Recently, I came across a web page with open positions for Tesla technicians. Most of these positions are for techs to perform basic repair and swap parts at dealerships and in the field. The qualifications were very basic for a dealership technician. It felt as though they were not looking for technicians to diagnose electric cars.
Then, I came across a position for the Tesla Student Automotive Technician Program (START). It took some research to realize Tesla is willing to pay someone for 12 weeks of learning at a trade school to become a Tesla Mobile technician. Students receive $9.50 an hour just to learn. This is a completely different business model from the OEMs that require prospective technicians to pay for their own training.
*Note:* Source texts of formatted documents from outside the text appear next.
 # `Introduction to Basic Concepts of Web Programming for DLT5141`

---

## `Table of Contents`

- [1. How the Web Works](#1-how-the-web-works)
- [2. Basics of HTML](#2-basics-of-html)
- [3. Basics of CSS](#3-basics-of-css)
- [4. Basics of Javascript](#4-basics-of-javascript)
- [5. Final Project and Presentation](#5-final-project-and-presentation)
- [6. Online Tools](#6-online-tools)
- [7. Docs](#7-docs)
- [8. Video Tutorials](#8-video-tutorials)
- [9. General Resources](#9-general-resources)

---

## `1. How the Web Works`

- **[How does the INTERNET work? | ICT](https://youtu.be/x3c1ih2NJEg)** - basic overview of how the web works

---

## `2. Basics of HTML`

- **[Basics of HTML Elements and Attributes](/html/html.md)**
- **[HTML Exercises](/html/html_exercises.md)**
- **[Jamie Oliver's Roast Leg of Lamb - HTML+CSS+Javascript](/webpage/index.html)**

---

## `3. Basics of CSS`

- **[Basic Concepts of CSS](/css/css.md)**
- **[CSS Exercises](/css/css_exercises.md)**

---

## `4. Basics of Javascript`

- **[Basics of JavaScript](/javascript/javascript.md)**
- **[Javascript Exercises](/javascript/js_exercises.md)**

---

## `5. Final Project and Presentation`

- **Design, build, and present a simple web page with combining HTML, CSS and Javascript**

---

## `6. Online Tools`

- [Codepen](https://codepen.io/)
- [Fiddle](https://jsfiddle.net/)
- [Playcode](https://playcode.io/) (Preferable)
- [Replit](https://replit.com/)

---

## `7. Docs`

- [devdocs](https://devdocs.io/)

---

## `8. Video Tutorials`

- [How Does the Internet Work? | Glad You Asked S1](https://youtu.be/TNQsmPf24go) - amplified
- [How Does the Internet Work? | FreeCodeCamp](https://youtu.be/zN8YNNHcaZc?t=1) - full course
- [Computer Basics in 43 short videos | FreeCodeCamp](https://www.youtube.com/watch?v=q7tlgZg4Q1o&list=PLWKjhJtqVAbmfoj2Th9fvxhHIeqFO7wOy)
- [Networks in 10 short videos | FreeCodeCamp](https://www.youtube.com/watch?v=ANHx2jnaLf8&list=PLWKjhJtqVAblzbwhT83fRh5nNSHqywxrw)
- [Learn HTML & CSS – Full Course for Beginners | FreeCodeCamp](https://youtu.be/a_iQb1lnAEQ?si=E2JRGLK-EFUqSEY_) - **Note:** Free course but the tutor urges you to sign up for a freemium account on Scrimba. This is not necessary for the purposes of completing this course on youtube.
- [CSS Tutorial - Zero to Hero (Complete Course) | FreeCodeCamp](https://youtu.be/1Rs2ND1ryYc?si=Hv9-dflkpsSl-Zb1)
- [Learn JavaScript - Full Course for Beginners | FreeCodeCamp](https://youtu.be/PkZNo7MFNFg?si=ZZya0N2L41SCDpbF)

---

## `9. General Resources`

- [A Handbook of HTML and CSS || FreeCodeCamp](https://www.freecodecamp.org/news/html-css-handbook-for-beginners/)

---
For some of these programs, a technician may leave school being $40,000 in debt.
The requirements for the START program are high. A candidate should already have an automotive associate degree or post-secondary education, or relevant work experience. The program also specifies that the candidate should have a strong electrical background.
If you do make it through the program, Tesla claims you will have a job. But, some unique conditions must be met. First, you must take a position with Tesla and remain there for at least two years. Second, you must be willing to relocate.
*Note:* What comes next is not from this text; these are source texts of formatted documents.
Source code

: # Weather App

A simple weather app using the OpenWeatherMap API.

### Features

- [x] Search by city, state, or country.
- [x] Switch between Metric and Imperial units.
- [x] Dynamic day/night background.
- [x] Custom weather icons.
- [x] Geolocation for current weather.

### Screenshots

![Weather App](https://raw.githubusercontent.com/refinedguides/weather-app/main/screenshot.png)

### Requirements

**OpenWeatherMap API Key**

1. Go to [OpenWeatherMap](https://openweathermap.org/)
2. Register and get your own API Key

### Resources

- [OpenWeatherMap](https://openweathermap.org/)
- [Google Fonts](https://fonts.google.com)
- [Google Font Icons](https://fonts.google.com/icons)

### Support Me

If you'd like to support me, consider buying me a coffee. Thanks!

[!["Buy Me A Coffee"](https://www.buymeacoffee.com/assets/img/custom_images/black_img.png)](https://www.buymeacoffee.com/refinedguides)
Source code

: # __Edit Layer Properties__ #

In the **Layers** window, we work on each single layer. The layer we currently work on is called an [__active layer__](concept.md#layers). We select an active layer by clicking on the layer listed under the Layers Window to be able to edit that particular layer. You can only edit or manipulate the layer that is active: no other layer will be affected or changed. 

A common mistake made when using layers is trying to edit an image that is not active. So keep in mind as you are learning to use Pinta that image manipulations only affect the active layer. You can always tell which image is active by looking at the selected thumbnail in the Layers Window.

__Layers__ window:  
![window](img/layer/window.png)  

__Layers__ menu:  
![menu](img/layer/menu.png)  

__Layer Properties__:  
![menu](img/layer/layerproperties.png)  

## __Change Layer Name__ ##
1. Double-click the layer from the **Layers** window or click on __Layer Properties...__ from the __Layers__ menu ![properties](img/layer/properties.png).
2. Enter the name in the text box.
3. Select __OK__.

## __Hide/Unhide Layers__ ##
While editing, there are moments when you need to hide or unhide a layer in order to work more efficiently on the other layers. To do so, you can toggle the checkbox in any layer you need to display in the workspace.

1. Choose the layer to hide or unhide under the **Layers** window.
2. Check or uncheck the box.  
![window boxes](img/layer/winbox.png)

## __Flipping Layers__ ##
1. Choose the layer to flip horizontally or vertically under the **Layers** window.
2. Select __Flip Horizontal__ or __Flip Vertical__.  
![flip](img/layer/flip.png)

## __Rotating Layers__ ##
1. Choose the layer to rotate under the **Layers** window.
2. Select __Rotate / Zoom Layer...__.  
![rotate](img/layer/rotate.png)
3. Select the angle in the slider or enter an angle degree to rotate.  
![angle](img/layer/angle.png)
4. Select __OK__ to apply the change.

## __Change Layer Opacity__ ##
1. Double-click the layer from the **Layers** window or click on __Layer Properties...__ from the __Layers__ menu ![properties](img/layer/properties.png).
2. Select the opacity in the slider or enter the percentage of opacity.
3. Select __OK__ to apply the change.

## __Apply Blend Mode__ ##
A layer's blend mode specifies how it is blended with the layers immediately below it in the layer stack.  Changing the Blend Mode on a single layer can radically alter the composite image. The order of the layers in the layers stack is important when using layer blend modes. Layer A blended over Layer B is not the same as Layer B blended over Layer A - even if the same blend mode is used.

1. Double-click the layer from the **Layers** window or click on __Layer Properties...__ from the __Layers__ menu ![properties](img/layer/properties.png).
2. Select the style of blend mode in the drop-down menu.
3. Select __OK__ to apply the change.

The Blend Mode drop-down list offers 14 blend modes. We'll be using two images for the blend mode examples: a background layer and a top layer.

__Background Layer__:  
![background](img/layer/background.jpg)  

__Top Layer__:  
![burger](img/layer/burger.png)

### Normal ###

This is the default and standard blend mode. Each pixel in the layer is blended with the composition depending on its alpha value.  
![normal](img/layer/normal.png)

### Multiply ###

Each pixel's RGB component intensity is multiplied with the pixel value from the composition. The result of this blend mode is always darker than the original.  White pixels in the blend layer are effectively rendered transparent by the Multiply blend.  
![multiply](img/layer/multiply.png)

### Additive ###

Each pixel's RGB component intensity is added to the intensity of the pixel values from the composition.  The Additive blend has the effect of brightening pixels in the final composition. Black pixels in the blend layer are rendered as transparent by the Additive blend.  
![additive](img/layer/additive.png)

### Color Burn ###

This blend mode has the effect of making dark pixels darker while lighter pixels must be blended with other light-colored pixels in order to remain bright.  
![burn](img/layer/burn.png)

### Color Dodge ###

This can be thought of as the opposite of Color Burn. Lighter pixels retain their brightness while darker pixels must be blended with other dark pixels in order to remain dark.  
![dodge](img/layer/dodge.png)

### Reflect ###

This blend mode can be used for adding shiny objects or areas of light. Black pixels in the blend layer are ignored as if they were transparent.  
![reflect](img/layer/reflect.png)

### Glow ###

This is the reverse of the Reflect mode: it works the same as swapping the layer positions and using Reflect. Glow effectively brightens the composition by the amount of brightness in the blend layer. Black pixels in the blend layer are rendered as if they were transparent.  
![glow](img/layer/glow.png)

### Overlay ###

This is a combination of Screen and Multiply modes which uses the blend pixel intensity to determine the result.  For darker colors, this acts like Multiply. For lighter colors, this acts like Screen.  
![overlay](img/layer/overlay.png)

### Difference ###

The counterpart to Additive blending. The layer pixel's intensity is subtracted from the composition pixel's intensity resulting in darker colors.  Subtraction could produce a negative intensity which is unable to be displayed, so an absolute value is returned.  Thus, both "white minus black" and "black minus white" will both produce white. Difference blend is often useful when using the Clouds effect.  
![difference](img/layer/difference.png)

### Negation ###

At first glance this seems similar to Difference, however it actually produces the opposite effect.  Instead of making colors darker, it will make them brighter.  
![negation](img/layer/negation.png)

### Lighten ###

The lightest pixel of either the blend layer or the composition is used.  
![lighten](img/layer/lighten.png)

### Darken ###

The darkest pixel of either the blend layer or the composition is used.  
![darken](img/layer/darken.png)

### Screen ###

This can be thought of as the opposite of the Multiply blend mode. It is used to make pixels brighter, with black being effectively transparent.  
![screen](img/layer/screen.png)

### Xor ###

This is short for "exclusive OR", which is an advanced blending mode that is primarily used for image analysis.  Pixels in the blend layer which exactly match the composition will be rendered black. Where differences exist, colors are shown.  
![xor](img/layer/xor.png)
According to Glassdoor.com, Tesla pays technicians an average salary (not flat rate) of $53,000 a year or about $23/hour. I don’t know about you, but it sounds like Tesla is making a lot of demands for not enough money. For some techs, the idea of getting paid fast-food wages to learn about electric cars for 12 weeks and becoming bonded to Tesla for two years is tempting. But, the price to pay for one’s freedom is a little high.
A salary of $53,000 is the median household income level in the U.S. But, I think all technicians and shops deserve more. The hourly labor rates across the board are far too low for the amount of training and tooling it takes to repair modern vehicles. Shops are performing very complex tasks, delivering quality, professional repairs, day in and day out, but still charging the same as a plumber or carpenter.
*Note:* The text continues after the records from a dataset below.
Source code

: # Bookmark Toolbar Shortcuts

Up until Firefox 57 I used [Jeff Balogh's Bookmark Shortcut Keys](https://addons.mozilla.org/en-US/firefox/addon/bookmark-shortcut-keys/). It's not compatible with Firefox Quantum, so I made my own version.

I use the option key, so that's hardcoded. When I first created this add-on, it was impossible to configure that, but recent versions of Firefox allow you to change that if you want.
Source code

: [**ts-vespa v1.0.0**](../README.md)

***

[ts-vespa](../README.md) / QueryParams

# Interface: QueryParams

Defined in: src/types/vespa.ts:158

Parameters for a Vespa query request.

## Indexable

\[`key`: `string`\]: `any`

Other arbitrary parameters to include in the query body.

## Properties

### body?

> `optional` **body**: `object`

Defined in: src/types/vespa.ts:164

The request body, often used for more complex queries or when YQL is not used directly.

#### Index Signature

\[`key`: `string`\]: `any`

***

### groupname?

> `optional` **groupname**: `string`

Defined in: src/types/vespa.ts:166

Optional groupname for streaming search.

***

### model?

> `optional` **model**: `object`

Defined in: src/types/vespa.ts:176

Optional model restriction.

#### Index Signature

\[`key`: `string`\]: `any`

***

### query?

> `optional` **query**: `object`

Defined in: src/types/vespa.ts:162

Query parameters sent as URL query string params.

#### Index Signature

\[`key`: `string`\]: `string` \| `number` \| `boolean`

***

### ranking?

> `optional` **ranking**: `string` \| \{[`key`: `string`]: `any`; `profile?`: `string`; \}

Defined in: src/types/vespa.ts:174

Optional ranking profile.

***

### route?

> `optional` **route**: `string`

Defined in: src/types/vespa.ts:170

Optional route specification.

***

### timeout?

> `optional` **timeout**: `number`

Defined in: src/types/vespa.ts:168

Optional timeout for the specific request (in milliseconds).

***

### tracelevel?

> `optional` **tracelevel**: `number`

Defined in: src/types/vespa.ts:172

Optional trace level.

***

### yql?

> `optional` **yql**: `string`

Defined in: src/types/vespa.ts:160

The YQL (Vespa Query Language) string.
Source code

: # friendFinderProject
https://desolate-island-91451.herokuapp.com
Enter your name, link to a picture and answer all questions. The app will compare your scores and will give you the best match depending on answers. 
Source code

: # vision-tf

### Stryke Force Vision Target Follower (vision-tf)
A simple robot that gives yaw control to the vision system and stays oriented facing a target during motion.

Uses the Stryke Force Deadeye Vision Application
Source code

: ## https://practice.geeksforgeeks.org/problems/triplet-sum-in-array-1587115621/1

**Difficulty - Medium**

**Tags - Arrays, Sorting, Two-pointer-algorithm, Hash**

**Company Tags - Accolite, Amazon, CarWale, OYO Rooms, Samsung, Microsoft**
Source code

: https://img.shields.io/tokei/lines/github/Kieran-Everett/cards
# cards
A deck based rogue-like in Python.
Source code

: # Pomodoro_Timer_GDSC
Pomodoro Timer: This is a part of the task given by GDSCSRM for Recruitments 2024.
I hate to turn this into an article about the technician shortage, but, the majority of theories about the shortage revolve around the premise that independent shops and dealerships do not make enough money to pay and to attract the right talent. I have to agree because the average hourly labor rate has not kept pace with vehicle technology; it has stalled out at an average of around $105 for the past decade, while Tesla has a hourly labor rate of $175.